Near Future Teaching: Our vision in summary
The Near Future Teaching project is nearing its completion, and we have produced our final report.
Over the two years of the project we have worked with over 400 students, staff, and other stakeholders in the co-production the values we want to shape our preferred future for digital education.
In this post, we explain our vision is and give a sense of some of the actions we will collectively take to make it real.
Here is what we did
The Near Future Teaching project employed futures-thinking and design-based methodologies in the coproduction of a vision and a set of values. We built insight by running workshops across the university community and reviewing global trends in digital and higher education. We co-developed a set of community values and preferences for the future of digital education. And finally we developed a broad set of aims for a preferred future, and define a set of actions to help us build this preferred future.

Our community values
The project advocated for the idea that the university community should take stock and actively shape a preferred future for teaching based on shared values, at a time when technological change is accelerating and often assumed to be driving the future of learning. It opened space for reflection and the application of collective agency to the question of the future of teaching and learning at this university. The values distilled from our work acroos the community were that we should emphasise:
1: Experience over Assessment: Learning should not be over-assessed and instrumentalised. Teaching should share a focus on employability and success with an understanding of the value of rich experience, creativity, curiosity and – sometimes – failure.

────────────────────────────────────────

Set task a -> Summarize the Near Future Teaching post in two sentences.
The rows are separate material with no connection to the Near Future Teaching post.

────────────────────────────────────────

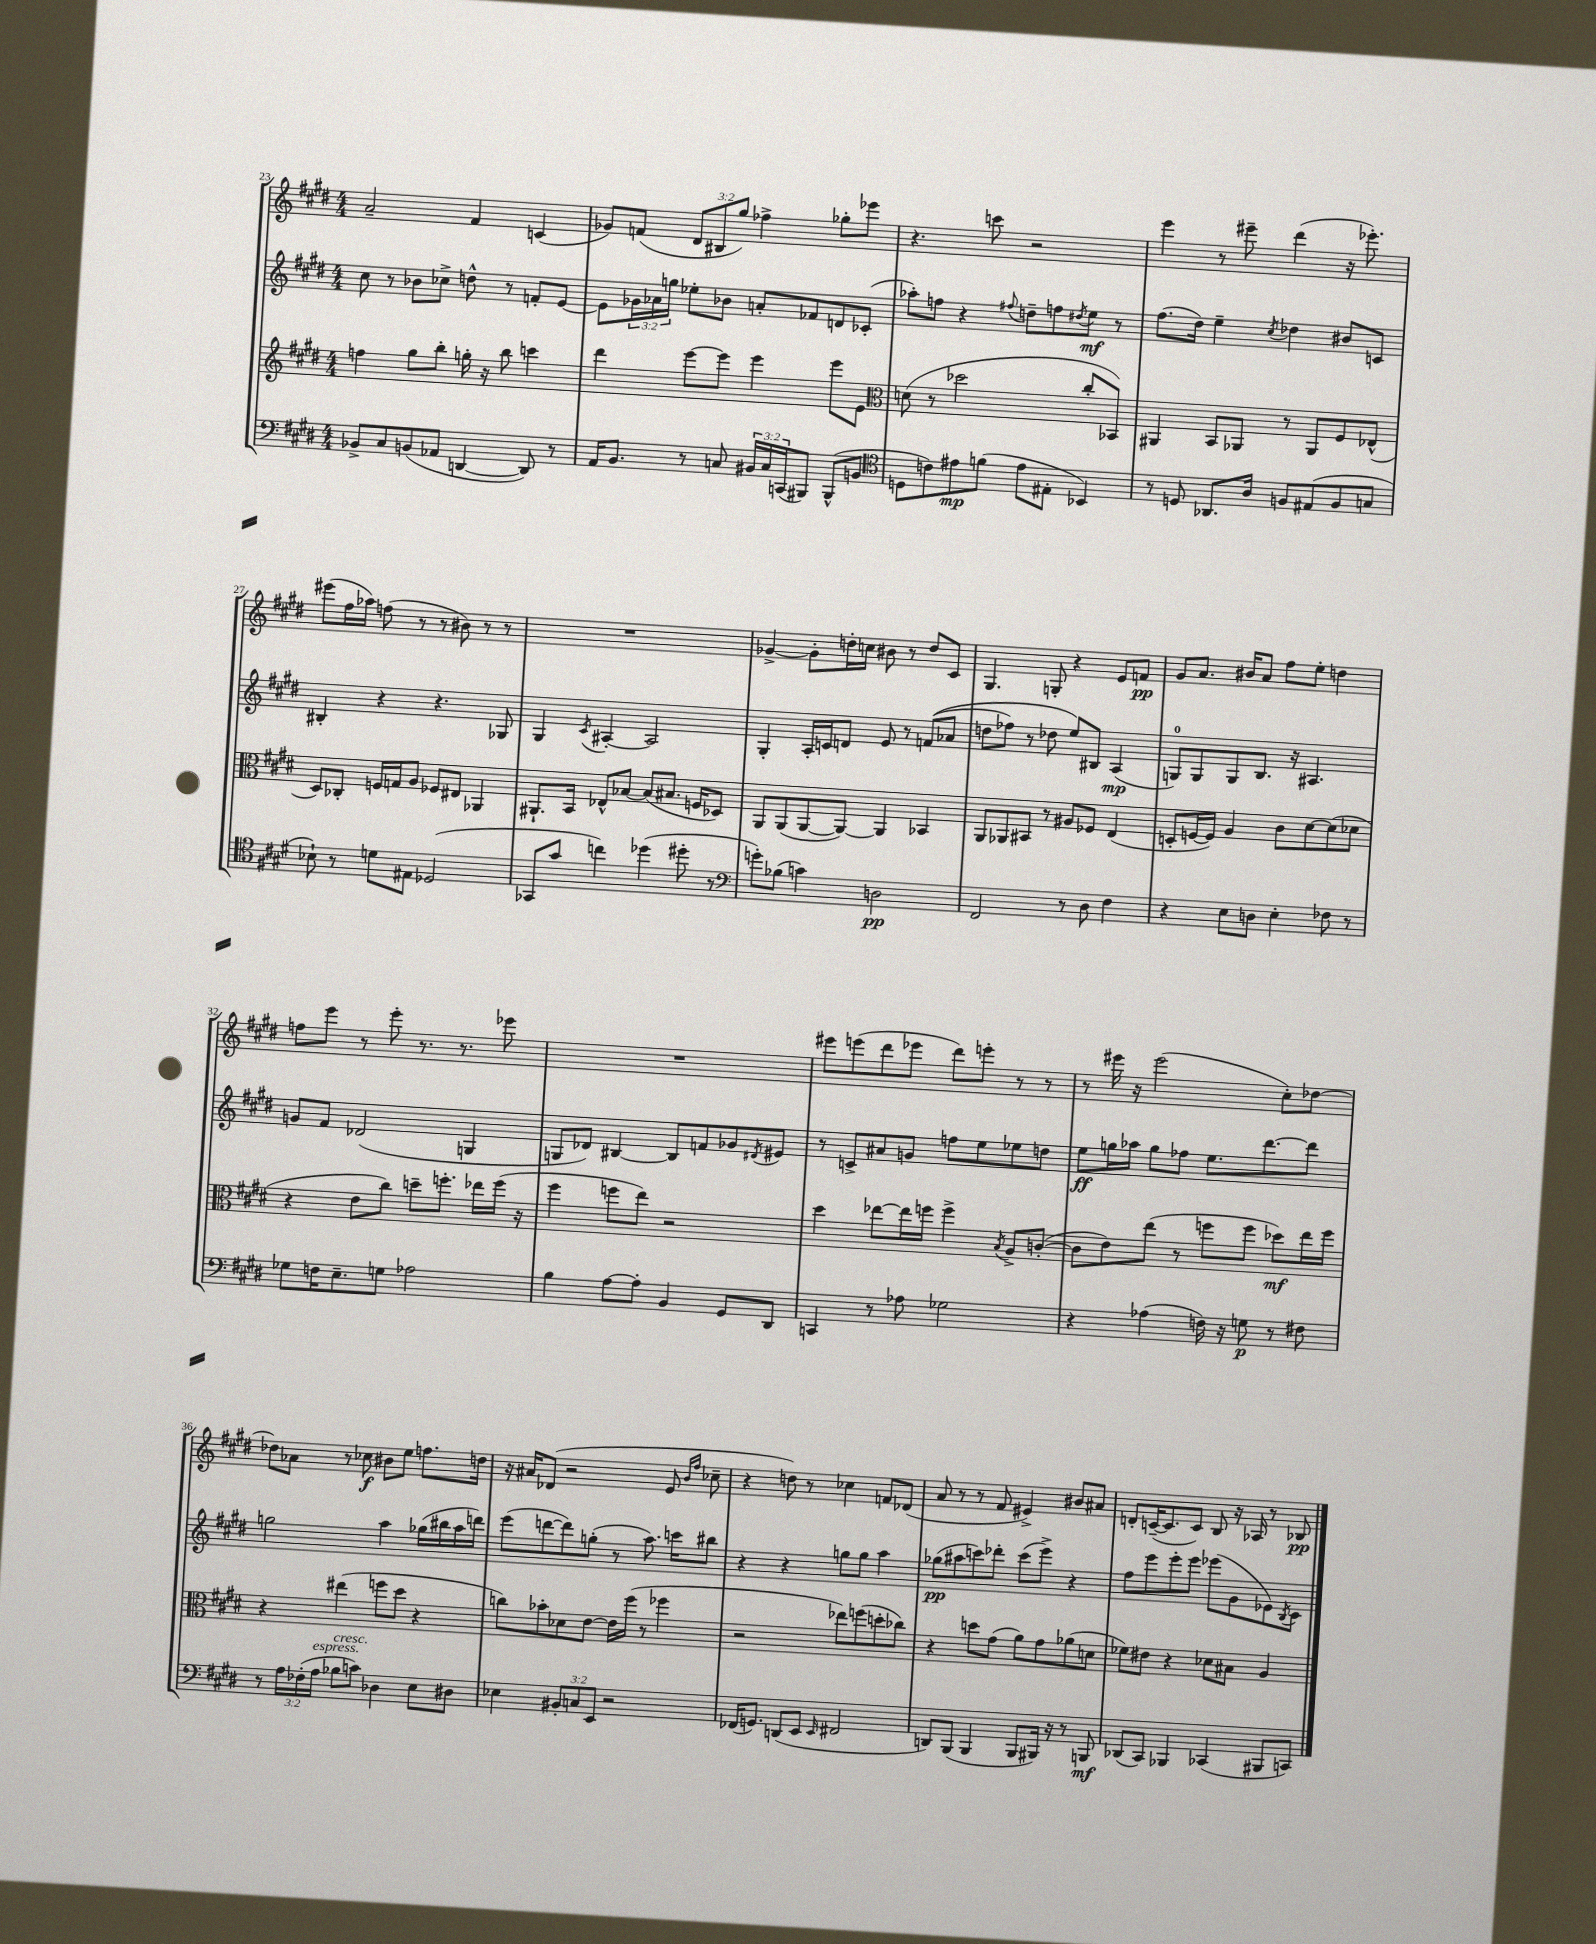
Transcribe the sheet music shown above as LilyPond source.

<<
\new StaffGroup <<
\new Staff = "s0" {
    \clef treble \key e \major \numericTimeSignature \time 4/4 \override Staff.TupletNumber.text = #tuplet-number::calc-fraction-text
    a'2-- fis'4 c'4( |
    ges'8) f'8( \tuplet 3/2 { dis'8 bis8 gis''8) } fes''4-> ges''8-. ees'''8 |
    r4. c'''8 r2 |
    e'''4 r8 eis'''8-- dis'''4( r16 ees'''8.-.) |
    eis'''8( fis''16 aes''16) f''8( r8 r8 bis'8) r8 r8 |
    R1 |
    ges'4~-> ges'8-. d''16-. c''16 bis'8 r8 d''8 cis'8 |
    gis4. g8-. r4 e'8 f'8\pp |
    gis'8 a'8. bis'16 a'8 fis''8 e''8-. d''4 |
    f''8 e'''8 r8 e'''8-. r8. r8. ees'''8 |
    R1 |
    eis'''8 e'''8( dis'''8 ees'''8 dis'''8) e'''8-. r8 r8 |
    r8 eis'''16 r16 eis'''2( cis''8-.) des''8~ |
    des''8 aes'8 r8 ces''8\f bis'8 e''8 f''8. d''16 |
    r16 ais'16 des'8( r2 e'8 \grace { b'16 fis''16 } ces''8-- |
    r4 d''8) r8 ces''4 f'8 des'8( |
    a'8 r8 r8 fis'8 eis'4->) bis'8 ais'8 |
    d'8-. c'16~--( c'8. c'8) b8 r16 aes16 r8 bes8\pp \bar "|." |
}
\new Staff = "s1" {
    \clef treble \key e \major \numericTimeSignature \time 4/4 \override Staff.TupletNumber.text = #tuplet-number::calc-fraction-text
    cis''8 r8 bes'8 ces''8-> d''8-^ r8 f'8-. e'8~ |
    e'8 \tuplet 3/2 { ges'16 aes'16 g''16 } ees''8-. bes'8 a'8-. fes'8 d'8 ces'8-.( |
    aes''8-.) f''8 r4 \appoggiatura { fis''8 } d''8-- f''8 \acciaccatura { dis''8 } e''8\mf r8 |
    fis''8.( dis''16) e''4-- \acciaccatura { cis''8 } des''4 bis'8 c'8 |
    bis4-. r4 r4. ges8 |
    gis4 \acciaccatura { cis'8 } ais4~-. ais2 |
    gis4-. a16-. c'16 d'8 e'8 r8 f'8(\( aes'8 |
    d''8 fes''8) r8 des''8 e''8\) bis8 a4\mp( |
    g8-0) g8 g8 b8. r16 ais4. |
    g'8 fis'8 des'2( g4 |
    g8 des'8) bis4~ bis8 f'8 ges'8 \acciaccatura { dis'8 } eis'8 |
    r8 c'8-> ais'8 g'8 f''8 e''8 ees''8 d''8 |
    e''8\ff g''16 aes''16 g''8 fes''8 e''8. dis'''8.~ dis'''8 |
    g''2 a''4 ges''16( bis''16 a''16 d'''16) |
    e'''8( d'''8~ d'''8) g''8-.( r8 a''8.) c'''16 bis''8 |
    r4 r4 g''8 g''8 a''4 |
    ges''8\pp( ais''8 c'''8) des'''8-. c'''8( e'''8->) r4 |
    fis''8 e'''8 e'''8-. e'''8 ees'''8( gis'8 ees'8) \acciaccatura { b8 } cis'8 \bar "|." |
}
\new Staff = "s2" {
    \clef treble \key e \major \numericTimeSignature \time 4/4
    f''4 gis''8 b''8-. g''16-. r16 b''8 c'''4 |
    dis'''4 e'''8~ e'''8 e'''4 e'''8 e'8 |
    \clef alto d'8( r8 des''2 cis''8-. bes,8) |
    ais,4 b,8 aes,8 r8 aes,8 fis8 ees8-^( |
    dis8) ces8-. f16 g16 a8 fes8 eis8 aes,4 |
    ais,8.-! b,16 ees8-^ bes8~ bes8( bis8. f16 des8) |
    a,8 a,8( a,8~ a,8~) a,4 bes,4 |
    a,8 aes,8 bis,8 r8 ais8 fes8 e4( |
    d8-. f16~ f16) a4 cis'8 dis'8~ dis'8( des'8 |
    r4 e'8 cis''8) d''8-- f''8.-. ees''16 f''16( r16 |
    fis''4 f''8 e''8) r2 |
    dis''4 ees''8~ ees''16 f''16 f''4-> \acciaccatura { b8 } a8-> c'8~-.( |
    c'8 e'8) e''8( r8 f''8 f''8 des''8\mf) e''16 f''16 |
    r4 eis''4( f''8 dis''8 r4 |
    c''8) bes'8-. des'8 e'8~ e'16 fis''16( r8 fes''4 |
    r2 ees''8) f''8( d''8-. ces''8) |
    r4 d''8 gis'8( a'8) gis'8 aes'8( d'8 |
    fes'8) eis'8 r4 des'8 bis8 a4 \bar "|." |
}
\new Staff = "s3" {
    \clef bass \key e \major \numericTimeSignature \time 4/4 \override Staff.TupletNumber.text = #tuplet-number::calc-fraction-text
    bes,8-> cis8 b,8( aes,8 d,4~ d,8) r8 |
    a,16 b,8. r8 c8 \tuplet 3/2 { bis,16 c16 c,16( } bis,,8) bis,,8-^( b,8 |
    \clef tenor d8 c'8) eis'8\mp f'8( eis'8 eis8-. bes,4) |
    r8 d8 aes,8. a16 f8 eis8( f8 g8 |
    bes8-!) r8 d'8 eis8 des2( |
    ges,8 gis'8 c''4) des''4( dis''8-. r8 |
    \clef bass g'8-.) bes8( c'4) d2\pp |
    fis,2 r8 dis8 fis4 |
    r4 e8 d8 e4-. fes8 r8 |
    ges8 f16 e8.-- g8 aes2 |
    b4 a8~ a8-. b,4 gis,8 dis,8 |
    c,4 r8 aes8 ges2 |
    r4 aes4( f16) r16 g8\p r8 fis8 |
    r8 \tuplet 3/2 { a16 fes16-.( a16^\markup { \italic "espress." } } bes8^\markup { \italic "cresc." } c'8) des4 e8 dis8 |
    ees4 \tuplet 3/2 { bis,8-. c8 e,8 } r2 |
    fes,16( g,8.) d,8( e,8 \grace { e,16 } fis,2 |
    d,8) b,,8( b,,4 b,,8 bis,,16) r16 r8 b,,8\mf |
    des,8( cis,8) bes,,4 ces,4( bis,,8 c,8) \bar "|." |
}
>>
>>
\layout { \context { \Score currentBarNumber = #23 } }
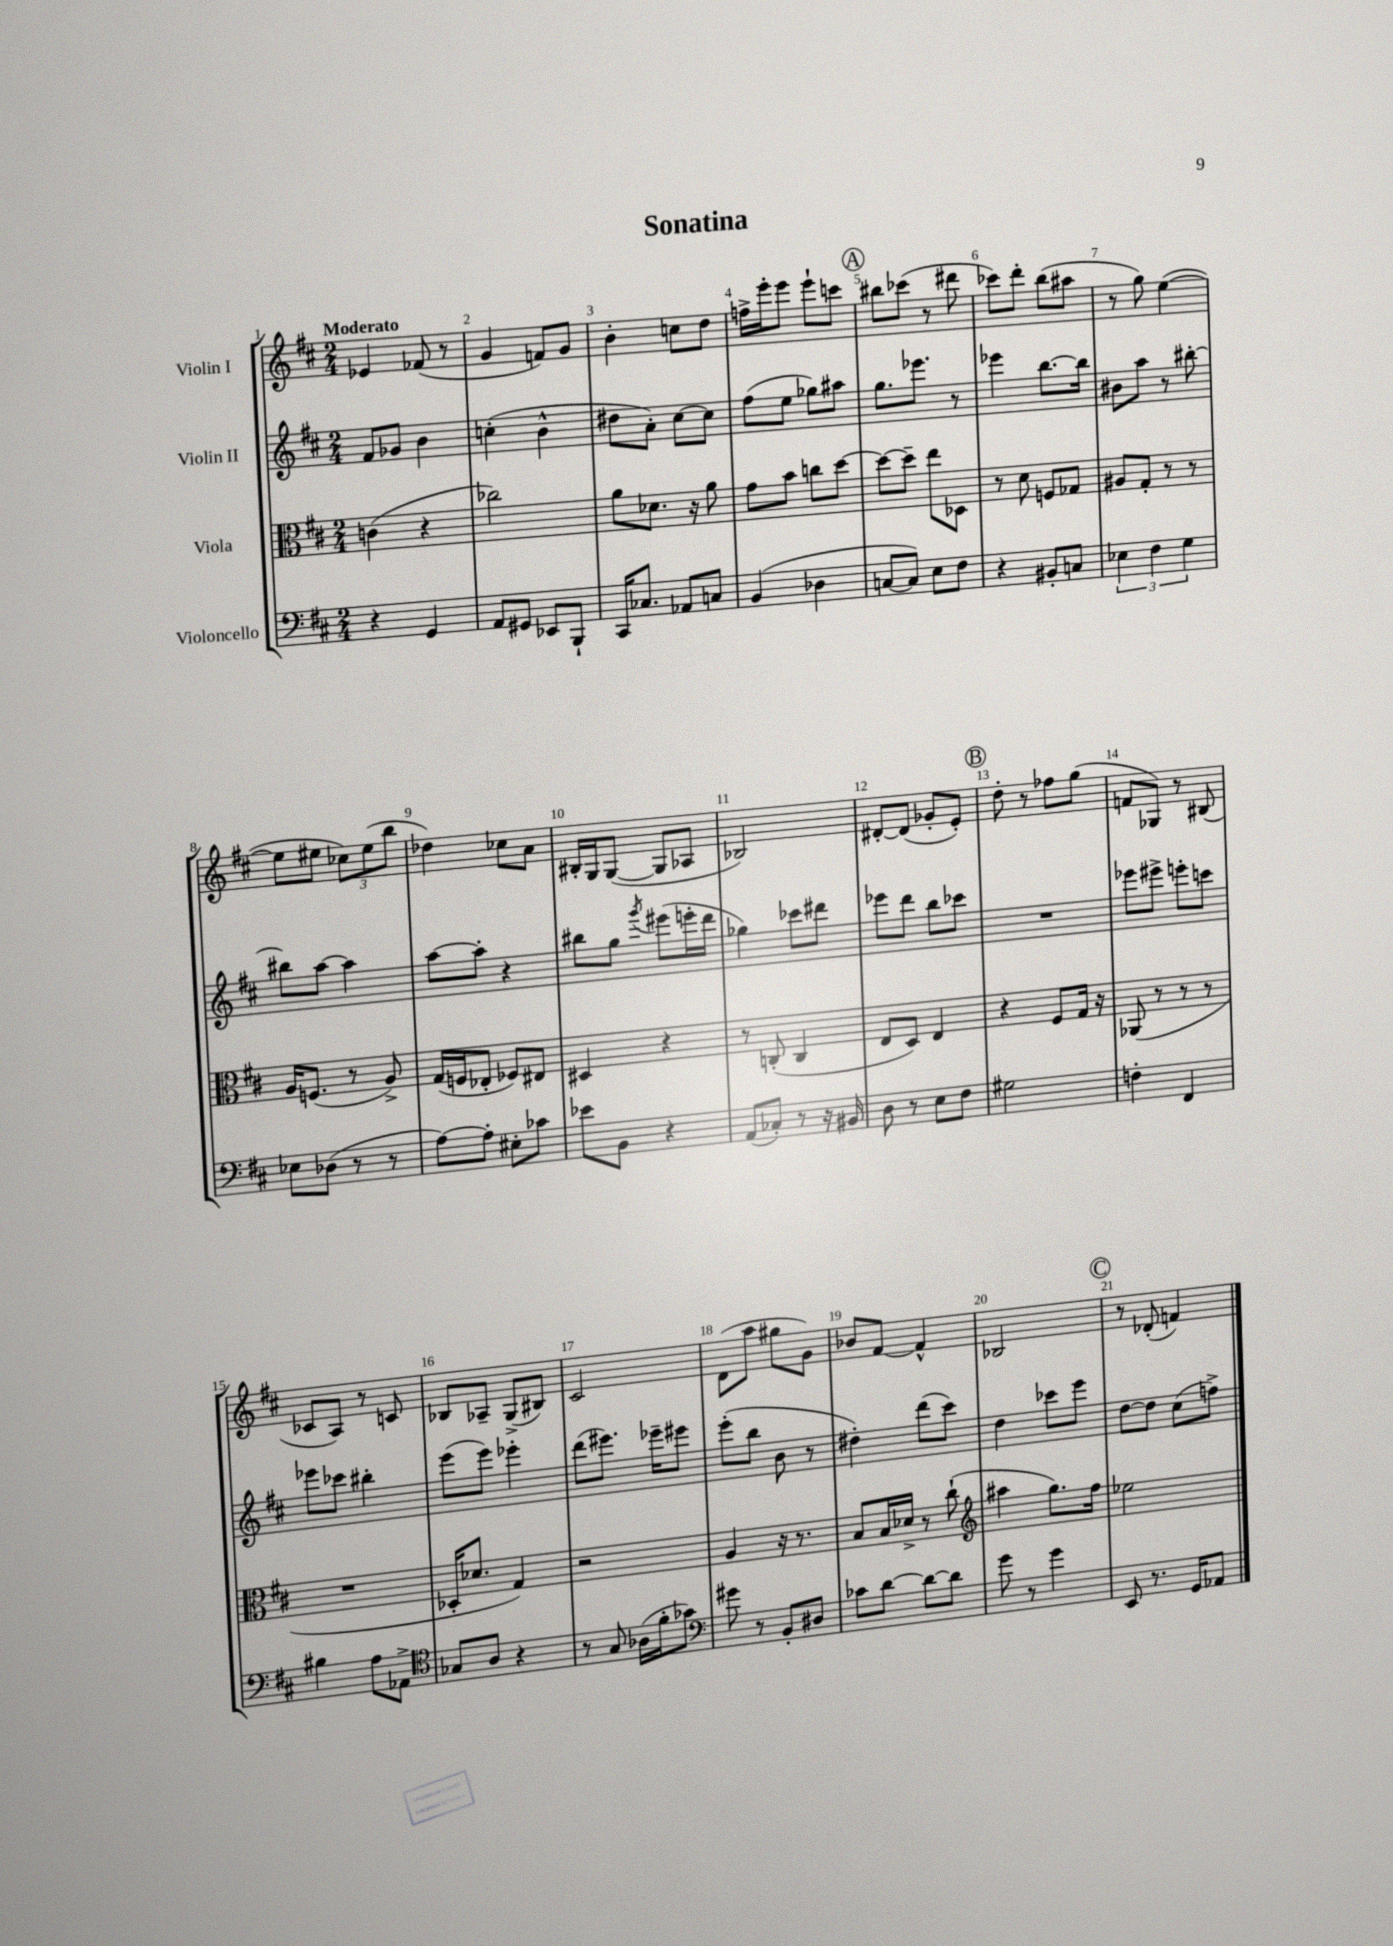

────────────────────────────────────────

Set task b -> Collect every line of the rows that contains the string "grace", treating uppercase and lowercase as different.

Task response a -> The Near Future Teaching project is nearing completion with a final report, after two years of working with over 400 students, staff, and other stakeholders to co-produce the values that should shape a preferred future for digital education. Using futures-thinking and design-based methods, workshops across the university, and a review of global trends, it developed community values, aims, and actions, the first value being an emphasis on experience over assessment.

Task response b ->
    r16 ais'16 des'8( r2 e'8 \grace { b'16 fis''16 } ces''8-- |
    fes,16( g,8.) d,8( e,8 \grace { e,16 } fis,2 |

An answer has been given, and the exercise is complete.